(SELECTED PASSAGE):
....
From Thursday, November 30 through December 1, the Office of the National Coordinator for Health IT (ONC) will hold its Annual Meeting in Washington, DC. One of the hottest topics will be the upcoming release of the draft of Trusted Exchange Framework and Common Agreement (TEFCA) that will lay the groundwork for nationwide interoperability between networks.
This work signals the beginning of the implementation phase of the 21st Century Cures Act (the Cures Act). Since it passed into law in December 2016, the relatively ambitious and occasionally ambiguous wording in the Cures Act has left the health IT community anxious about how provisions around interoperability will play out.
Now is the time for national discussion and active participation to ensure that we are on the right path to achieve nationwide interoperability.
Today, we will unpack one of the most debated terms of the Cures Act.
The Cures Act calls for “all electronically accessible health information” to be shared/accessible “without special effort on the part of the user.” The key question to emerge from this sweeping requirement: What is meant by “all electronically accessible data?”
....
(RECORDED INFORMATION):
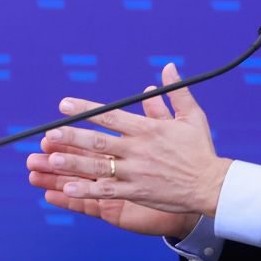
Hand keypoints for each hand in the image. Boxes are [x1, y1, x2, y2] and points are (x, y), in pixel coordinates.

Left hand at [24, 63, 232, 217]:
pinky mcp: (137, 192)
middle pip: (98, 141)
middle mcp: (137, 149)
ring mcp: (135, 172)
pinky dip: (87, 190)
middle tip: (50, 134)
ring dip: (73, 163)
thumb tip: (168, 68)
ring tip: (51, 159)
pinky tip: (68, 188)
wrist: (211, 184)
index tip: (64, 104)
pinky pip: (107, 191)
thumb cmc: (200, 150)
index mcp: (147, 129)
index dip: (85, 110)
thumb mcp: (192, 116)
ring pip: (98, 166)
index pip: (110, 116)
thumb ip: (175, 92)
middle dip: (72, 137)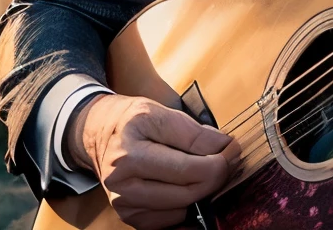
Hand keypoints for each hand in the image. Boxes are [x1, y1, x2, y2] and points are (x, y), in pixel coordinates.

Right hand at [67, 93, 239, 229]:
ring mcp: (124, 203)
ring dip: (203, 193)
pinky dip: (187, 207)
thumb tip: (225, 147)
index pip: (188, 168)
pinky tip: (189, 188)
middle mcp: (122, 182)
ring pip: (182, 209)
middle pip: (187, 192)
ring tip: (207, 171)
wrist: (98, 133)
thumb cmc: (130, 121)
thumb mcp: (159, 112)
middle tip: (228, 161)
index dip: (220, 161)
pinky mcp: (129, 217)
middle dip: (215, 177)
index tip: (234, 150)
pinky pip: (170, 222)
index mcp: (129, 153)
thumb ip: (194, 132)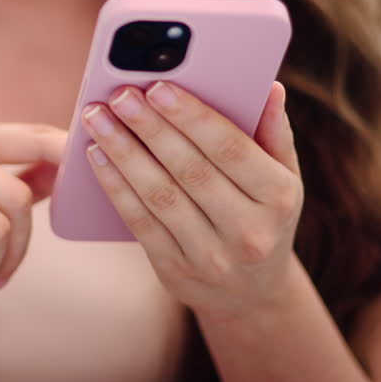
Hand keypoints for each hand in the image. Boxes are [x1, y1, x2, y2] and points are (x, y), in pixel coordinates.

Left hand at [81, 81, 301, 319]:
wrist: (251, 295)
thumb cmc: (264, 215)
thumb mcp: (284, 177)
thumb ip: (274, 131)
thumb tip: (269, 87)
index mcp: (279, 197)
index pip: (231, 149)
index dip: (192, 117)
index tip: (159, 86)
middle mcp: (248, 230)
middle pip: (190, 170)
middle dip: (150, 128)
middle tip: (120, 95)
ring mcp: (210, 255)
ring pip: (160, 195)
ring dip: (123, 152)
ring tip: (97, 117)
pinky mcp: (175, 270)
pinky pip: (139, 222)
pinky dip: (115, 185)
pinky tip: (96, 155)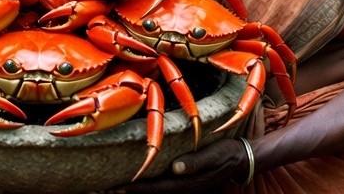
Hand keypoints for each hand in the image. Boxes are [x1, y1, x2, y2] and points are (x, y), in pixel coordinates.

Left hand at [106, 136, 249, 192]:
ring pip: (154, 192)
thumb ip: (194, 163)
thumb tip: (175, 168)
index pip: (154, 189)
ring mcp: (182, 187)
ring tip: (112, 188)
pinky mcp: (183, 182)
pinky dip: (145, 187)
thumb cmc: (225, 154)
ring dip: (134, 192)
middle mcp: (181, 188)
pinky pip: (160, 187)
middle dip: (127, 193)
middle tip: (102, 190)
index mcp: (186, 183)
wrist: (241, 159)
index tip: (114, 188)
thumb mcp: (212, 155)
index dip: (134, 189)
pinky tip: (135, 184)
....
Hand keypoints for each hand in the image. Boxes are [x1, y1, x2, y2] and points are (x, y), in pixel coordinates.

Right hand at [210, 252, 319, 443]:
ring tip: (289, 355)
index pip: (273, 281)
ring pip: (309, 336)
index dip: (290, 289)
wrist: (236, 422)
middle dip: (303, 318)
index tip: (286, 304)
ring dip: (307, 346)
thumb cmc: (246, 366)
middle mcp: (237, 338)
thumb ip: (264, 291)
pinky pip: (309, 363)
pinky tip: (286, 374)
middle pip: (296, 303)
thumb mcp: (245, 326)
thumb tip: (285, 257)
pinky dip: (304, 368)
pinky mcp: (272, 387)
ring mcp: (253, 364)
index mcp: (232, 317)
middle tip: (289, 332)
....
(ACTION ITEM):
Return the full text on interoperability and the Cures Act word for word. The records have nothing to do with the text on interoperability and the Cures Act.

(SOLUTION FOR THIS TASK):
From Thursday, November 30 through December 1, the Office of the National Coordinator for Health IT (ONC) will hold its Annual Meeting in Washington, DC. One of the hottest topics will be the upcoming release of the draft of Trusted Exchange Framework and Common Agreement (TEFCA) that will lay the groundwork for nationwide interoperability between networks.
This work signals the beginning of the implementation phase of the 21st Century Cures Act (the Cures Act). Since it passed into law in December 2016, the relatively ambitious and occasionally ambiguous wording in the Cures Act has left the health IT community anxious about how provisions around interoperability will play out.
Now is the time for national discussion and active participation to ensure that we are on the right path to achieve nationwide interoperability.
Today, we will unpack one of the most debated terms of the Cures Act.
The Cures Act calls for “all electronically accessible health information” to be shared/accessible “without special effort on the part of the user.” The key question to emerge from this sweeping requirement: What is meant by “all electronically accessible data?”